In DeLay’s Defense: Smearing the Prosecutor
Byron York tries to paint Mr. Earle as a prosecutor who abuses his business to shake down companies such as Sears:
A grand jury in Travis County, Texas, last September indicted eight corporations in connection with the DeLay investigation. All were charged with making illegal contributions (Texas law forbids corporate giving to political campaigns). Since then, however, Earle has agreed to dismiss charges against four of the companies – retail giant Sears, the restaurant chain Cracker Barrel, the Internet company Questerra, and the collection company Diversified Collection Services – after the companies pledged to contribute to a program designed to publicize Earle’s belief that corporate involvement in politics is harmful to American democracy … allies of DeLay, who has accused Earle of conducting a politically motivated investigation, called Earle’s actions “dollars for dismissals.”
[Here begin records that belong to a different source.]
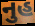
નુહ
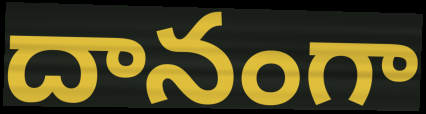
దానంగా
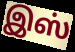
இஸ்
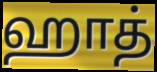
ஹாத்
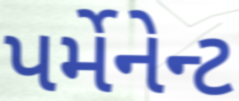
પર્મેનેન્ટ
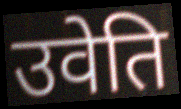
उवेति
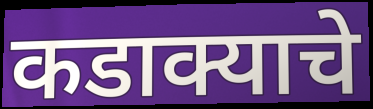
कडाक्याचे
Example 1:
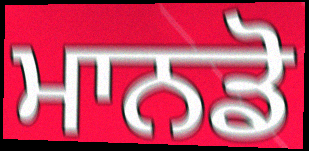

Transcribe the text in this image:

ਮਾਨਡੋ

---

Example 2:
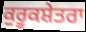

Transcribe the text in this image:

ਕੁਰੂਕਸ਼ੇਤਰਾ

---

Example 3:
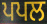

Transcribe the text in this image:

ਪਪਲ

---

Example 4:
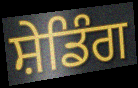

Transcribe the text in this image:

ਸ਼ੇਡਿੰਗ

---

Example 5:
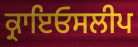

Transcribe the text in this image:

ਕ੍ਰਾਇਓਸਲੀਪ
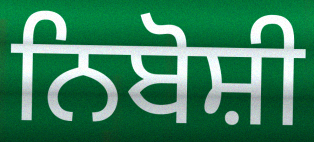
ਨਿਬੋਸ਼ੀ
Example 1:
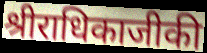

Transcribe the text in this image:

श्रीराधिकाजीकी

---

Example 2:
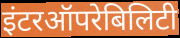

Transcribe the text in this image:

इंटरऑपरेबिलिटी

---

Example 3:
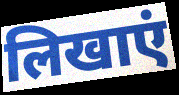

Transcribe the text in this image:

लिखाएं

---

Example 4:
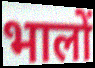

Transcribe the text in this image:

भालों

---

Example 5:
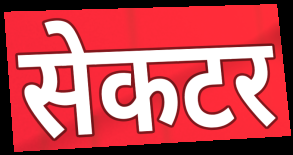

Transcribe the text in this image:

सेकटर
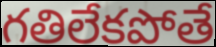
గతిలేకపోతే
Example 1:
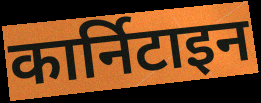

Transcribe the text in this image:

कार्निटाइन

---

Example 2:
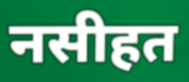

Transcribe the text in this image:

नसीहत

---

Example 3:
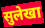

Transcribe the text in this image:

सुलेखा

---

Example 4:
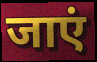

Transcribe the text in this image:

जाएं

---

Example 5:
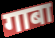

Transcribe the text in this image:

गाबा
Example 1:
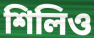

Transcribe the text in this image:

শিলিও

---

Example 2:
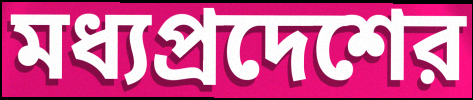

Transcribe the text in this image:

মধ্যপ্রদেশের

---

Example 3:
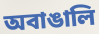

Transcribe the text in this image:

অবাঙালি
But here is the account from Texans for Public Justice:
In its agreement with Earle, Sears promised to cooperate in the “prosecution and investigation of any other person for any offense related to the corporate contribution made by the defendant.” The company also agreed that it will not make any illegal political contributions in any state and that it will disclose corporate contributions on its Web site.
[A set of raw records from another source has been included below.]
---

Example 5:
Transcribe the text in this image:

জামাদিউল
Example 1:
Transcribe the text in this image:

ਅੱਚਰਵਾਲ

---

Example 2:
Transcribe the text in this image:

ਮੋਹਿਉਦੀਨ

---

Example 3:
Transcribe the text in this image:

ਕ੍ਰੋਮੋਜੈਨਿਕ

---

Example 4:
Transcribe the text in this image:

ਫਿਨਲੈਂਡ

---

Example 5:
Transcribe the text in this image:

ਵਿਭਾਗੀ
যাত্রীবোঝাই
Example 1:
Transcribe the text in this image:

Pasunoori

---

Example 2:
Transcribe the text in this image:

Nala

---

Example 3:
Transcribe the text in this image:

York is not alone in this slime and defend campaign as Media Matters notes. Also note this NRO editorial. As Mark Kleiman observed in “DeLay’s Injured Innocence”:
But so far I haven’t seen any of them, or DeLay himself, specify exactly what DeLay is supposed to be innocent of. The logical possibilities are:
1. DeLay is guilty as charged and the prosecutor can prove it beyond reasonable doubt.
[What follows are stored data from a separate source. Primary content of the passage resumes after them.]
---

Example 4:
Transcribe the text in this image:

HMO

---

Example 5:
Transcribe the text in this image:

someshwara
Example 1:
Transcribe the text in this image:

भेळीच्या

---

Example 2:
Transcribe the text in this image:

2. The alleged transactions never took place.
(a) The corporations made no such contributions to TRMPAC; or
(b) TRMPAC never made the contribution to the Republican National State Elections Committee; or
(c) The RNSEC never made the corresponding contributions to the legislative candidates.
3. The transactions took place, but didn’t violate any law; Texas law allows otherwise illegal contributions to be laundered through Washington.
4. The transactions took place, but were merely coincidental: it just happened that the companies gave to TRMPAC, TRMPAC gave to the RNSEC, and the RNSEC just happened to make precisely equivalent contributions to the legislative candidates.
5. TRMPAC orchestrated a violation of the law, but DeLay had no knowledge of that fact.
6. TRMPAC orchestrated a violation of the law, and DeLay knew of the facts but not of their illegality, and therefore didn’t “conspire.”
7. It’s all true, but the prosecutor can’t prove one or more of the elements beyond reasonable doubt.
Mark pulls the rug out of possibilities two through four.
Update: Talkleft notes the GOP Texas mafia has smeared Mr. Earle before. Since Judith Miller is finally testifying, the slime and defend machine will soon turn on Mr. Fitzgerald.